I turned the node betweenness centrality score prediction into a supervised learning problem. My task will be to predict which node will be central in 1 month from now. This can be useful for police investigations since it does take time to plan when to arrest criminals for example.

To build my dataset, for each node, for each date, I am collecting:

  • the conversation date
  • the betweenness centrality
  • the relative degree centrality
  • the clustering coefficient of the node
  • the eigen vector centrality
  • the katz centrality
  • the load centrality
  • the harmonic centrality
  • if the node is in the max clique of the graph
  • the average clustering of the graph
  • if the node is in the minimum weighted dominating set

In Python, I use NetworkX to implement this feature extraction.

all_features = []

for conv in df.iterrows():
    
    # If a least 2 characters in the conversation
    if len(conv[1]['characters']) >= 2:

    	# Add the edges
        for elem in list(itertools.combinations(conv[1]['characters'], 2)):

            G.add_edge(elem[0], elem[1])
            
        # Collect node features
        for node in G.nodes():

            feature = []
            
            feature.append(conv[1]['Date'])
            feature.append(node)
            feature.append(betweenness_centrality(G)[node])
            feature.append(G.degree[node]/sum(dict(G.degree).values()))
            feature.append(nx.clustering(G)[node])
            feature.append(nx.eigenvector_centrality(G)[node])
            feature.append(nx.katz_centrality(G)[node])
            feature.append(nx.closeness_centrality(G)[node])
            feature.append(nx.load_centrality(G)[node])
            feature.append(nx.harmonic_centrality(G)[node])

            if node in max_clique(G):
                feature.append(1)
            else:
                feature.append(0)
            feature.append(average_clustering(G))

            if node in min_weighted_dominating_set(G):
                feature.append(1)
            else:
                feature.append(0)
                
            all_features.append(feature)

I then build a column “is top 5” if the node is within the 5 nodes with the highest centrality at the given date. In order to add some additional features, I also append for each node the features at the 5 previous states, and create features that reflect the differences between each state.

Then, knowing the situation of the network in 1 month from now, I collect the 5 nodes with the highest centrality at that time, and create a column “will be top 5”. I must drop the last month of my dataset since it typically would be the period I would neeed to predict on in real life.

Model Performance

My dataset is now made of 48744 rows and 125 columns. To create my training and test sets, I must split in time the dataset, in order not to include information from the future. Since there is a class imbalance (is among the five nodes with the highest centrality, and all the other nodes), I chose the F1-score metric. I then compare:

  • the naive approach of predicting the current centrality
  • and the model output

Talking about the model, I chose an XGBoost with 250 estimators and a max-depth of 6. Since splitting at a random point in time would not be reliable enough, I chose to split to 50 different points in time (every 1000 rows), and plot the results below:

image

Discussion

As we can see, when the XGBoost model sees few training examples, the naive approach clearly outperforms our model.

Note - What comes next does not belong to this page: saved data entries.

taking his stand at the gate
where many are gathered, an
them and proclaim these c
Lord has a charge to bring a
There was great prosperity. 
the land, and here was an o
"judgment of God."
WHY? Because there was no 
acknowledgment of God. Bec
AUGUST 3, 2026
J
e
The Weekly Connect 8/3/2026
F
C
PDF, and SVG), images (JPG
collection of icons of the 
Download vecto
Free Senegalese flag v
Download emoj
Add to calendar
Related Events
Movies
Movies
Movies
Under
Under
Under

However, with around 6-7’000 training samples, XGBoost clearly outperforms the naive approach. The F1-Score of our prediction is ± 80%, with an accuracy of around 98%, largely over the average F1-Score of the naive approach of 50.6%.

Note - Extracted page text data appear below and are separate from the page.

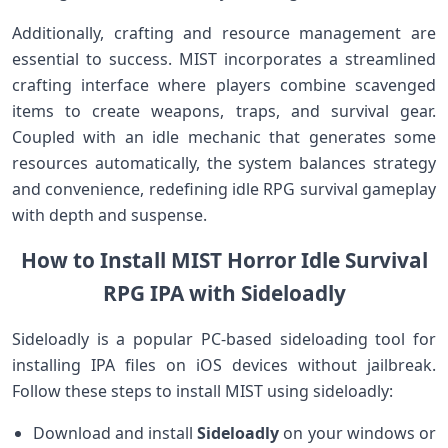
Additionally, crafting and ​resource management are
essential to success. MIST incorporates a⁤ streamlined
crafting interface where players combine​ scavenged
items to create weapons, traps, and survival gear.
⁢Coupled⁤ with an ​idle⁢ mechanic that generates some
resources automatically, the system balances strategy⁢
and convenience, redefining idle ​RPG survival gameplay
with depth ⁤and suspense.
How to Install MIST Horror Idle​ Survival
RPG IPA with Sideloadly
Sideloadly is a popular PC-based sideloading‌ tool for
installing IPA files on iOS devices without jailbreak.
Follow these ‌steps to install MIST‌ using⁤ sideloadly:
Download ⁣and install
Sideloadly
on your windows or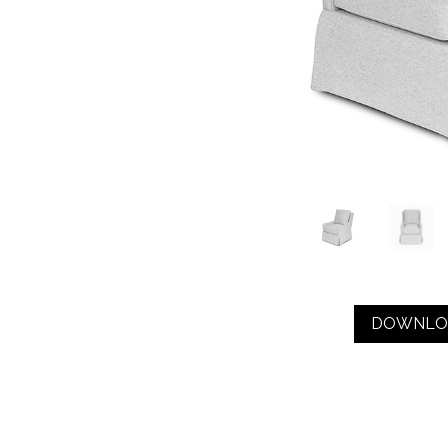
DOWNLO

We can plot the feature importance of the XGBoost model:

image

We observe that:

  • the current load centrality appears to be most important feature to predict betweenness centrality 1 month ahead
  • other features extracted from the current topology of the network are important
  • clustering coefficient and relative degree from previous steps are also important
  • the evolution between relative degrees from one state to another are not as useful features as expected

Overall, predicting the node centrality based on extracted features from the network in a supervised fashion seems to be feasible. The results seem ancouraging and may suggest that investigators in a criminal investigation could use such approach to predict the node centrality one month ahead and plan their surveillance programs accordingly.